◆ Kaynak metin ◆
────────────────────────────────────────

Bu kurum gerçekten devasa bir kurum. 2012 yılı zararı yaklaşık 8,3 milyar TL, 2013 yılı zararı 9,5 milyar TL. Şimdi bunu bir irdelediğimizde, baktığımızda, TCDD'nin en büyük gelir kaleminin yük taşımacılığı olduğunu görüyoruz ama o yük taşımacılığının, Türkiye'deki yük taşımacılığının sadece yüzde 5'ini kapsadığını biliyoruz. Demek ki bizim birinci önceliğimiz tabii ki yolcu taşımacılığı olmalıydı. Zaten eğer rayları, sistemi yenileyeceksiniz bu iş yolcu taşımacılığında olacaktı ama sistemin birinci önceliği yük taşımasına doğru kaydırılmalıydı. Bu bazı şeylerde de avantaj sağlayacaktı bize. Bir defa akaryakıt kullanımını müthiş derecede düşürecekti çünkü örneğin, bizim Kocaeli hattı kapatılınca kamyondan geçilmez oldu ortalık. Daha çok ithal ettiğimiz bir ürün olduğu için akaryakıt ürünleri, daha çok cari açık vermek durumunda kaldık. Bunların hepsi birbirleriyle böyle bir zincir gibi ilişkili. Bana göre, sistemin, yük taşımacılığını geliştirmede birinci öncelik olarak içine yolcu trafiği de sokulmalıydı ama biz tam tersini yaptık; yolcuyu geliştirelim, yükü de peşinden getirelim gibi bir mantıkla devam ediyoruz. Projelerimiz hâlen böyle devam ediyor. Yolcu taşımacılığı rakamları düşmüştür, doğru; yük taşımacılığı rakamları düşmüştür, bunlar da doğru ama yapılan projelerden dolayı da düşmüştür, bu gerçeği de biliyoruz çünkü İstanbul hattı kapatılınca -yaklaşık otuz altı aya varan bir süredir kapatılmış vaziyette, yeni yeni açılmaya başlanıyor- tabii ki bunun etkisi olacak ve tekrar yük ve yolcu trafiğimiz artacak. Burada amaç o yükü yüzde 5'lerin çok üzerine taşımak olmalı, hedefimize bunu koymalıyız diye düşünüyorum.

Yine, hemen devam ediyorum, raporun 12'nci sayfasında, 2011'de TCDD mülkiyetinde 281 milyon metrekare bir mülkiyet varken 2012'de 297 milyon metrekareye çıkmış ama 2013'te 100 bin metrekarelik bir düşüş yaşanmış. Bu düşüş, herhâlde, satış mı yaptınız, neden bu mülkiyet kaybına uğradınız, başka kurumlara mı verdiniz veya rant, şehir içinde kaldığı için TCDD'nin arazileri üzerinde çok fazla göz var, hem kamu yöneticilerinin gözleri var hem de özel şahsiyetlerin bu arazilerde gözleri var. Böyle bir satış mı yaptınız? 100 bin metrekarelik düşüş var 2012'den 2013'e geçişte. Bilemiyorum, rakamları siz biliyor musunuz?

────────────────────────────────────────

◆ Malzeme ◆
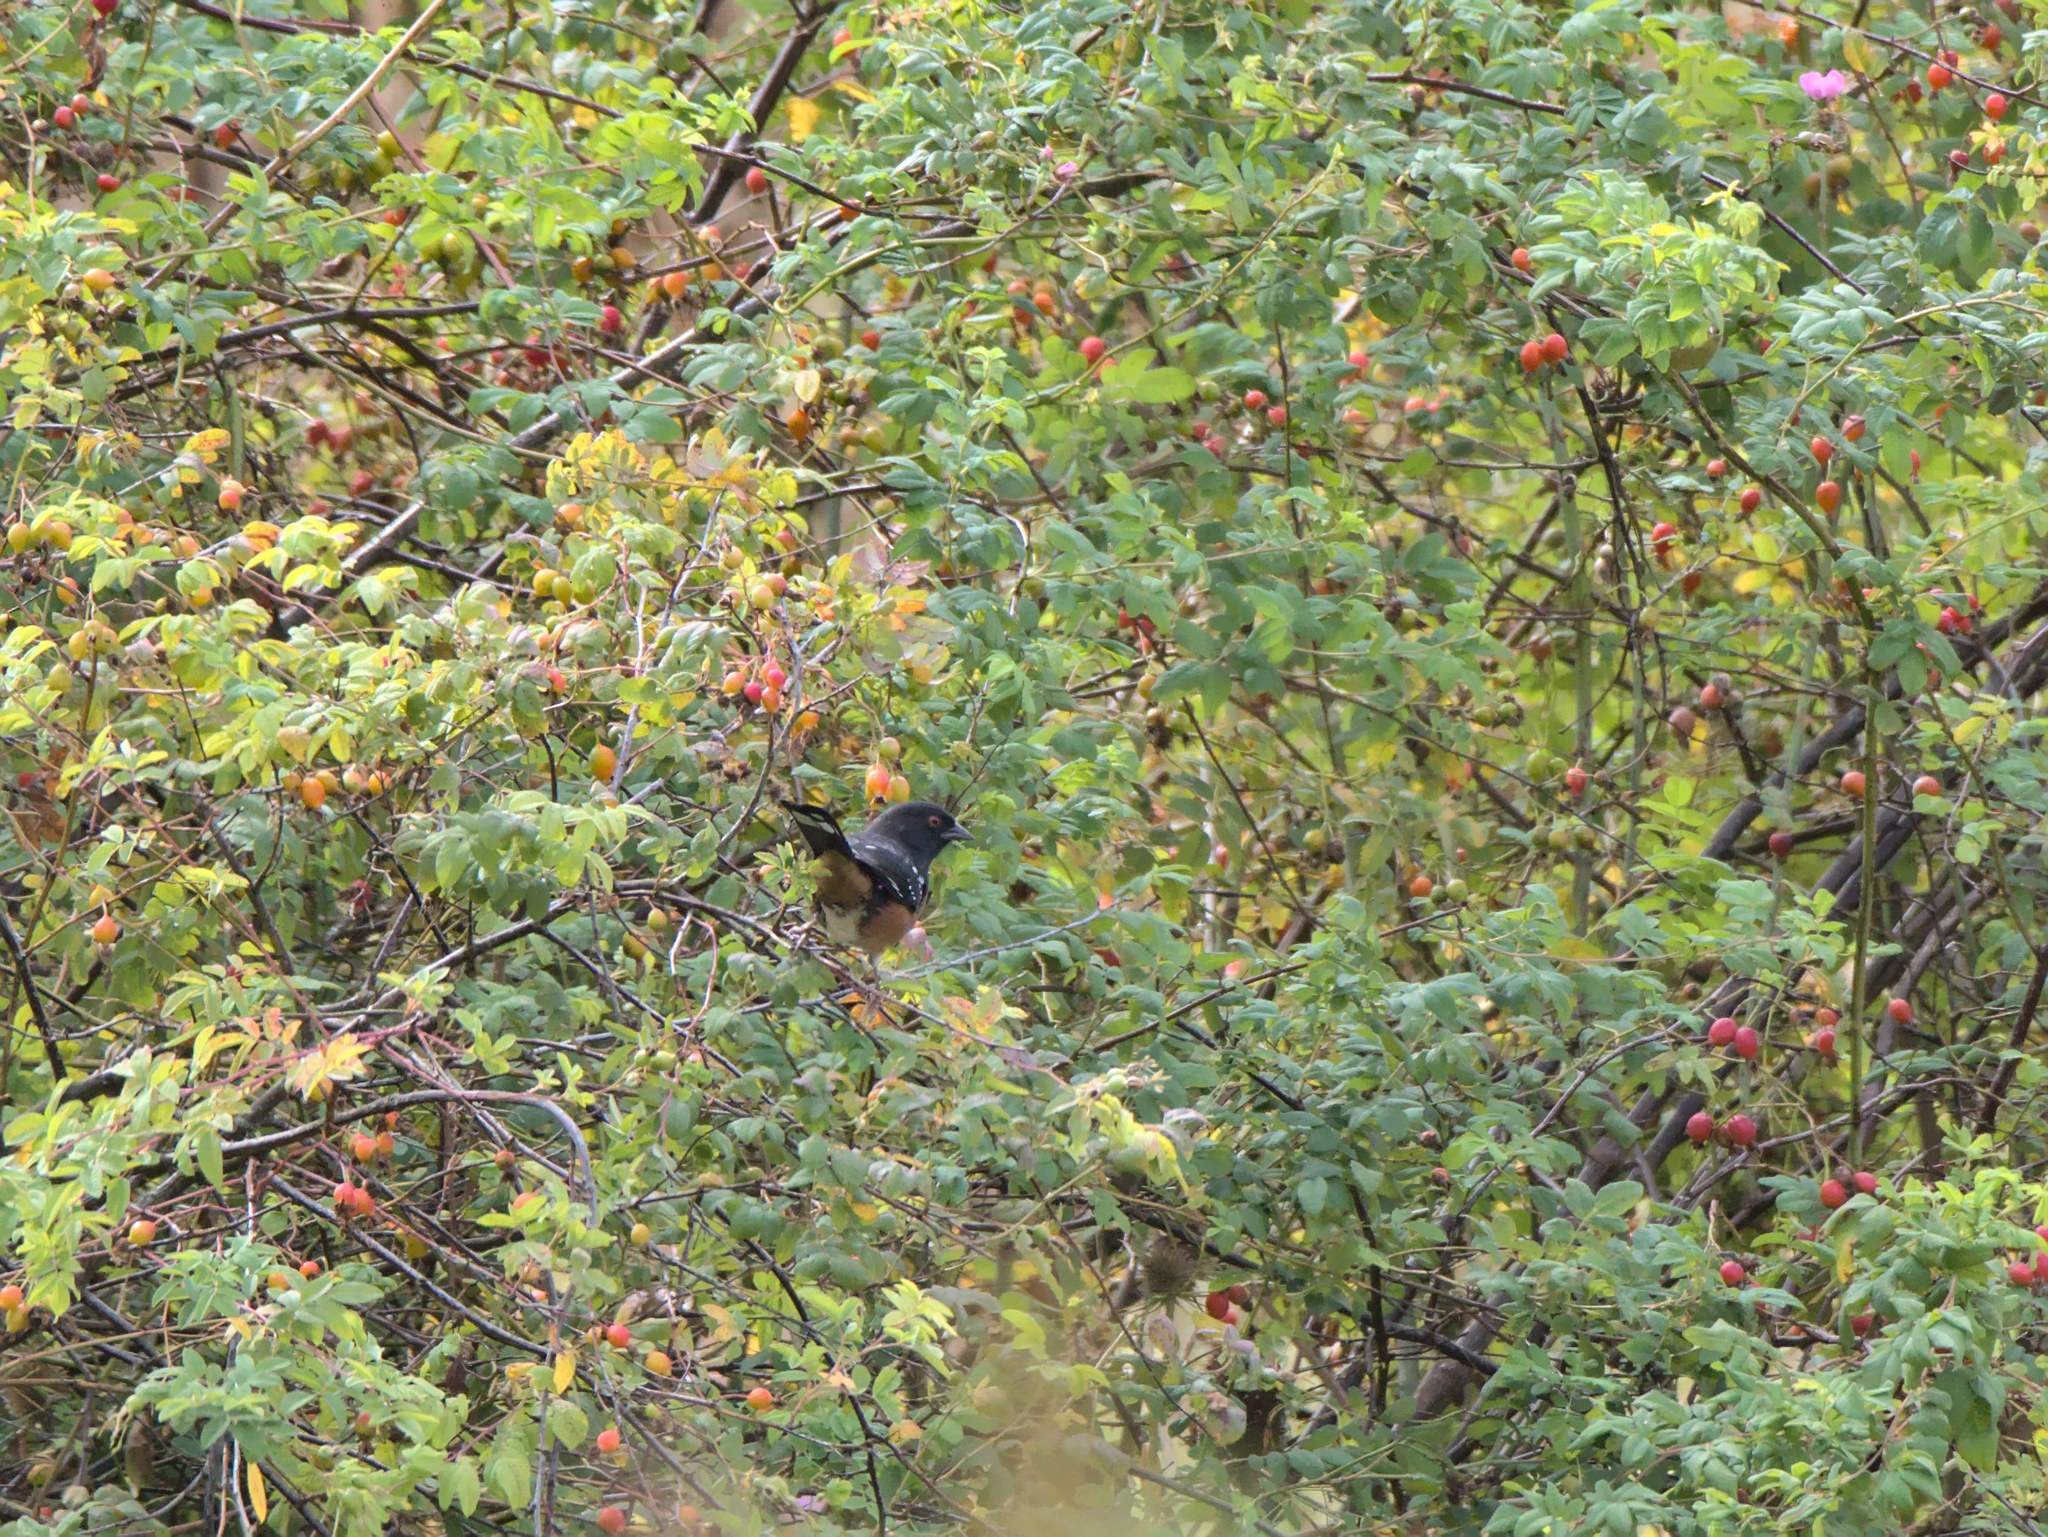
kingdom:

────────────────────────────────────────

◆ Aşağıdakileri tamamlayın ◆
(a) TCDD metnindeki "Bunların hepsi birbirleriyle böyle bir zincir gibi ilişkili." cümlesini İngilizceye çevirin.
(b) TCDD metnini son cümlesinden sonra devam ettirin.

◆ Görev sonuçları ◆
(a) All of these are interrelated like a chain.

(b)
Burada da şunu soruyorum: Size devredilmesi öngörülen hazineye ait mülkiyeti olan araziler var, onun metrekaresini siz biliyorsunuz veya kaç metrekare onu soruyorum. Hazineden mülkiyeti size devredilecek olan ne kadar arazi var ve bunun maliyeti nedir, bunu merak ediyorum.

Kiraya verilen taşınmazlarınız var, burada da konutlar var. Konutlarla ilgili hiçbir çalışma yapmıyorsunuz, 7 bin küsur tane lojman işiniz var, 2 bin tanesi boş duruyor ama bunlarla ilgili ne yapıyorsunuz, bunu merak ediyorum. Bunlar atıl vaziyette devam ediyor mu?

Şimdi, asıl önemli problemlerden bir tanesi TCDD'nin, kamulaştırma, zaten dava sayısından da görüyoruz. 2011'de 52,3 milyon metrekare kamulaştırma yapmışlar, sadece bunun 8,4 milyon metrekaresinin ödemesini yapmışsınız. 2012'de 70,2 milyon metrekarelik bir kamulaştırma yapmışsınız, sadece bunun 13 milyon metrekaresinin fiyatını... Toplamda 13'e çıkmışsınız. 2013 -2014'ü bilmiyorum tabii- 70 milyonda kalmış kamulaştırma, daha kamulaştırma yapmamışsınız, ödeme 16 milyon metrekareye çıkmış. Burada vatandaşın bana göre bir kısmı mahkemelik ama ödenmeyen kısmı var, bunu ne zaman ödemeyi planlıyorsunuz veya bu tüm ödendiğinde size maliyeti ne olacak? Yani, 70 milyon metrekarenin 16 milyon metrekaresi ödenmiş, geri kalan 54 milyon metrekarenin TCDD'ye maliyeti ne olacak, nasıl bir yük getirecek? Burada çok önemli olduğunu düşünüyorum, bu kadar zarar eden bir kuruluşta.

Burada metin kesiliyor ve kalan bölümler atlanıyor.